§ **Tasks to carry out**
1. Return the passage of the vaccination study excerpt starting with "Conclusion and discussion" and going on through "in activity-driven networks.", word for word.
2. In the vaccination study excerpt, what kind of networks are the Monte Carlo simulations performed in?
3. Continue the vaccination study excerpt after its final sentence.

--- Text excerpt Enclosed Below ---

More importantly, compared Fig 9(j) with Fig 11(j), vaccine with low time-sensitive effect is more effective in promoting vaccination than vaccine with low failure rate. This indicates that the vaccine time-sensitive effect (δ) has a greater impact on individuals’ vaccination behavior than the efficiency of vaccine.
Conclusion and discussion
The role of vaccine in controlling epidemic is beyond doubt. Due to vaccine hesitancy [53] and vaccine dilemma [10], herd immunity is difficult to achieve. For voluntary vaccination, in this study, we propose Risk Perception (RP) strategy and Risk Perception with Subsidy Policy (RPS) strategy to explore the role of subsidy policy and risk perception driven by multiple information sources. Based on the information is global or local and whether the information about asymptomatic individuals is available, we further consider five types of information sources. In addition, we analyze the impact of the time-sensitivity and the failure effect of the vaccine on vaccination and epidemic spread. Then, we perform Monte Carlo simulations in activity-driven networks.

--- End of Enclosed Text excerpt ---
--- Dataset entries Enclosed Below ---

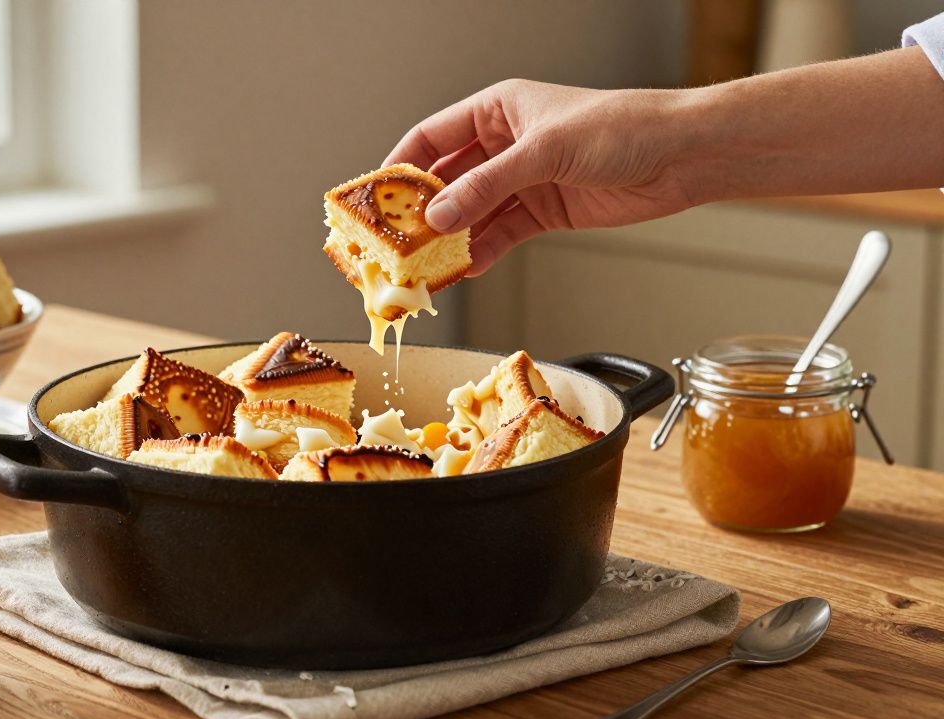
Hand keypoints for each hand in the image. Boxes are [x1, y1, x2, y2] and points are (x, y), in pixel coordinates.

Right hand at [385, 80, 697, 275]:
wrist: (680, 156)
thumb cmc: (622, 128)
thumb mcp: (545, 152)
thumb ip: (488, 185)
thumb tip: (440, 214)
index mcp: (497, 110)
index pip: (431, 138)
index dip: (400, 168)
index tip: (375, 199)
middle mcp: (505, 144)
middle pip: (447, 180)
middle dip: (422, 212)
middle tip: (396, 243)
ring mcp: (523, 180)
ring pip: (471, 213)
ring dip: (450, 239)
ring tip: (426, 265)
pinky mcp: (543, 212)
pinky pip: (500, 234)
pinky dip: (481, 252)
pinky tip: (465, 269)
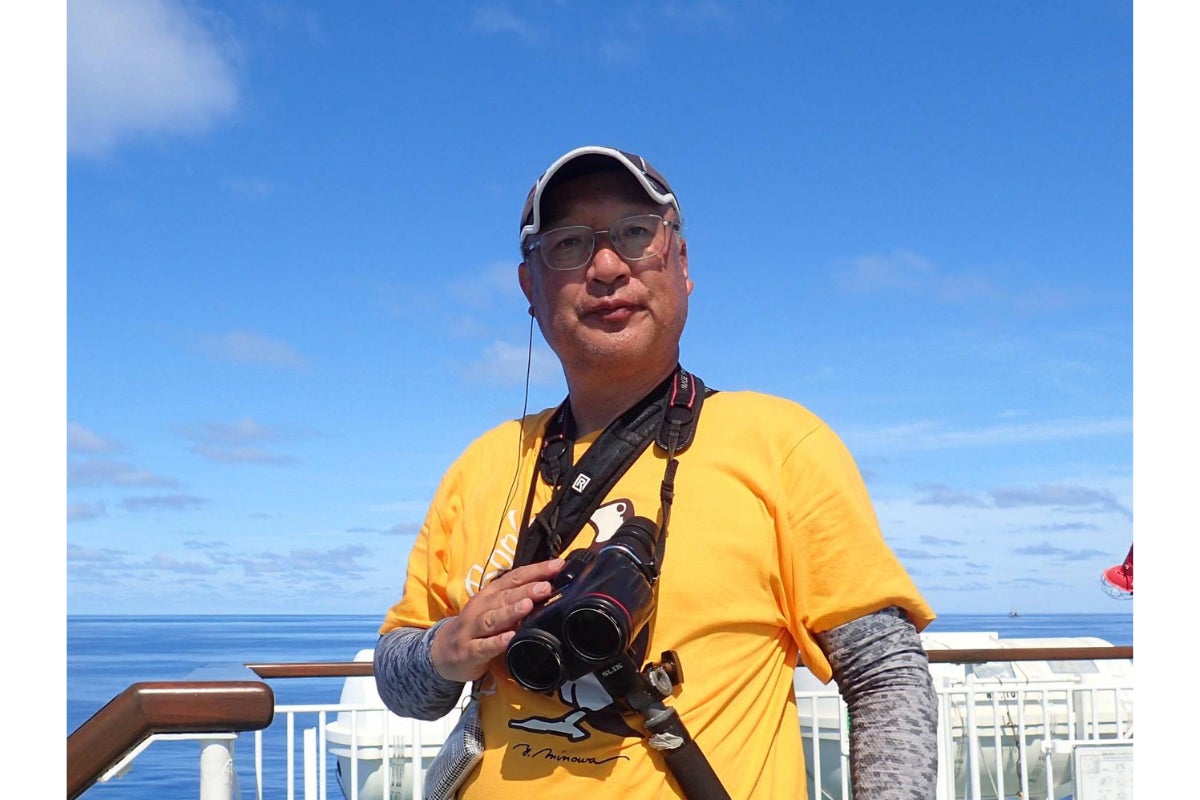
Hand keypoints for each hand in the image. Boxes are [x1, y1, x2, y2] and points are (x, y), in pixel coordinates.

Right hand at [430, 558, 564, 682]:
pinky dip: (496, 642)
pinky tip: (510, 638)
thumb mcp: (495, 608)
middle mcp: (481, 607)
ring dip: (510, 611)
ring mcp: (473, 629)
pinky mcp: (468, 651)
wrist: (443, 651)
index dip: (536, 570)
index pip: (515, 577)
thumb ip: (517, 600)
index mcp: (491, 594)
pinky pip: (483, 646)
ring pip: (492, 618)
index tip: (558, 565)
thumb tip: (550, 588)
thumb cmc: (477, 626)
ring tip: (528, 606)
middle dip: (527, 590)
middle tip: (546, 586)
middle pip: (505, 596)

--- End of Enclosed Dataset entries ---

§ **Answers to the exercises**
1.
Conclusion and discussion
The role of vaccine in controlling epidemic is beyond doubt. Due to vaccine hesitancy [53] and vaccine dilemma [10], herd immunity is difficult to achieve. For voluntary vaccination, in this study, we propose Risk Perception (RP) strategy and Risk Perception with Subsidy Policy (RPS) strategy to explore the role of subsidy policy and risk perception driven by multiple information sources. Based on the information is global or local and whether the information about asymptomatic individuals is available, we further consider five types of information sources. In addition, we analyze the impact of the time-sensitivity and the failure effect of the vaccine on vaccination and epidemic spread. Then, we perform Monte Carlo simulations in activity-driven networks.

2. Activity-driven networks.

3.
Compared the RP strategy with the RPS strategy, we found that the RPS strategy is more remarkable in rapid containment of the infection due to the support of subsidy for vaccine cost. Next, the global information with the incorporation of the information on asymptomatic individuals brings more objective epidemic severity and higher risk perception than limited local information, leading to a higher vaccine coverage. Considering that excess vaccination cost leads to a higher social cost after herd immunity, information source based on both global information and local information is proper for controlling the epidemic spread while reducing the social economic burden. Besides, only long-term and high protective vaccines can delay the epidemic by inspiring individuals to vaccinate. In addition, the time-sensitive effect of the vaccine affects vaccination behavior more than the vaccine efficiency, therefore, more attention should be paid to the duration time of protection when developing a vaccine.
Our work may help to provide some suggestions for designing the policy that promotes individuals to take the vaccine. However, this paper also has limitations. For simplicity, we assume that all vaccinated individuals can receive the same subsidies, neglecting the difference in subsidies based on different infection risk. As for future work, different subsidies for high risk individuals and low risk individuals can be considered to provide a more accurate plan for vaccine policy design.